The task –
Extract the text of each item below, copying every line verbatim and in its original order.
Top of Provided material
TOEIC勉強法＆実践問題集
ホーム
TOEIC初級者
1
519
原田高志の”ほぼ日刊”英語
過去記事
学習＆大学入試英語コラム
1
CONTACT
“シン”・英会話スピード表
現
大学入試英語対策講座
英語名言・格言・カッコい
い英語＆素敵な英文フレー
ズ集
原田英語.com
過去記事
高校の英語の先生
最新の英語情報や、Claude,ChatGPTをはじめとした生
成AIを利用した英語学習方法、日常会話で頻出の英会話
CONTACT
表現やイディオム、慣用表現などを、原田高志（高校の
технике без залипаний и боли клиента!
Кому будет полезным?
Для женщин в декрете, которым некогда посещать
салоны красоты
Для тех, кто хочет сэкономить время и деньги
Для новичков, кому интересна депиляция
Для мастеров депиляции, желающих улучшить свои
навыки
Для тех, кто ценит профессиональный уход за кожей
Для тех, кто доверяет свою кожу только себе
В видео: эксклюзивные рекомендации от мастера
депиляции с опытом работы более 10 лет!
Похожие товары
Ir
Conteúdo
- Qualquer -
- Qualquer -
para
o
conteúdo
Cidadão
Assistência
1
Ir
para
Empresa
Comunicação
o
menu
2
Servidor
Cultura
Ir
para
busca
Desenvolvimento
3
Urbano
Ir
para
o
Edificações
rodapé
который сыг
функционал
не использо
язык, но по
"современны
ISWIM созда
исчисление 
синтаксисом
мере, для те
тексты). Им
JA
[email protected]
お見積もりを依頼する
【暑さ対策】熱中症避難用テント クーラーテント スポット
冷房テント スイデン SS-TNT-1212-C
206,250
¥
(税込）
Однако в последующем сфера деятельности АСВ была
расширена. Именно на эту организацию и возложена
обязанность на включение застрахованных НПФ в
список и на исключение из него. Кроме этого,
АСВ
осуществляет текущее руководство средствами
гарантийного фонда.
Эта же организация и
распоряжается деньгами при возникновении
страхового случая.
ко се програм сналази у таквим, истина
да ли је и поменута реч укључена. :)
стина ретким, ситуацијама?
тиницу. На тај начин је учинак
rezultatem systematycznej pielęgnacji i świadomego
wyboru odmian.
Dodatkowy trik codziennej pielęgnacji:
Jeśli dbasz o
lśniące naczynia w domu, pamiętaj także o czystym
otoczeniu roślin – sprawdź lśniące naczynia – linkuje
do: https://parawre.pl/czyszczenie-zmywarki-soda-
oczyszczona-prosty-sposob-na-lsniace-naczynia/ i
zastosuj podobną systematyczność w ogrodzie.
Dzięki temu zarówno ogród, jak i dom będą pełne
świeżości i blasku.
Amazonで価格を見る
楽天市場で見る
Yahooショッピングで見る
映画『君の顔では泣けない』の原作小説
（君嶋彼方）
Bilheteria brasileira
Bottom of Provided material
Response to the task –
TOEIC勉強法＆実践問題集
ホーム
TOEIC初級者
1
519
原田高志の”ほぼ日刊”英語
過去記事
学習＆大学入試英語コラム
1
CONTACT
“シン”・英会話スピード表
現
大学入試英語対策講座
英語名言・格言・カッコい
い英語＆素敵な英文フレー
ズ集
原田英語.com
過去記事
高校の英語の先生
最新の英語情報や、Claude,ChatGPTをはじめとした生
成AIを利用した英語学習方法、日常会話で頻出の英会話
CONTACT
表現やイディオム、慣用表現などを、原田高志（高校の
технике без залипаний и боли клиента!
Кому будет полезным?
Для женщин в декрете, которым некогда посещать
салоны красоты
Для тех, кто хочет сэкономить время и деньги
Для новичков, кому интересна депиляция
Для мастеров депиляции, желающих улучшить свои
навыки
Для тех, кто ценит профессиональный уход за кожей
Для тех, кто доверяет свою кожу только себе
В видео: эксклюзивные рекомендации от мастера
депиляции с опытом работы более 10 лет!
Похожие товары
Ir
Conteúdo
- Qualquer -
- Qualquer -
para
o
conteúdo
Cidadão
Assistência
1
Ir
para
Empresa
Comunicação
o
menu
2
Servidor
Cultura
Ir
para
busca
Desenvolvimento
3
Urbano
Ir
para
o
Edificações
rodapé
который сыг
функционал
не использо
язык, но по
"современны
ISWIM созда
исчисление 
синтаксисом
мере, для те
тексты). Им
JA
[email protected]
お見積もりを依頼する
【暑さ対策】熱中症避難用テント クーラーテント スポット
冷房テント スイデン SS-TNT-1212-C
206,250
¥
(税込）
Однако в последующем сфера деятельности АСВ была
расширена. Именно на эту организацию и возложена
обязанность на включение застрахованных НПФ в
список и на исключение из него. Кроме этого,
АСВ
осуществляет текущее руководство средствами
гарантийного фонда.
Эта же организация и
распоряжается деньгами при возникновении
страхового случая.
ко се програм сналази у таквим, истина
да ли је и поменута реч укључена. :)
стина ретким, ситуацијама?
тиницу. На тај начин је учинак
rezultatem systematycznej pielęgnacji i świadomego
wyboru odmian.
Dodatkowy trik codziennej pielęgnacji:
Jeśli dbasz o
lśniące naczynia w domu, pamiętaj także o czystym
otoczeniu roślin – sprawdź lśniące naczynia – linkuje
do: https://parawre.pl/czyszczenie-zmywarki-soda-
oczyszczona-prosty-sposob-na-lsniace-naczynia/ i
zastosuj podobną systematyczność w ogrodzie.
Dzięki temu zarówno ogród, jak i dom będą pełne
świeżości i blasku.
Amazonで価格を見る
楽天市場で見る
Yahooショッピングで見る
映画『君の顔では泣けない』の原作小説
（君嶋彼方）
Bilheteria brasileira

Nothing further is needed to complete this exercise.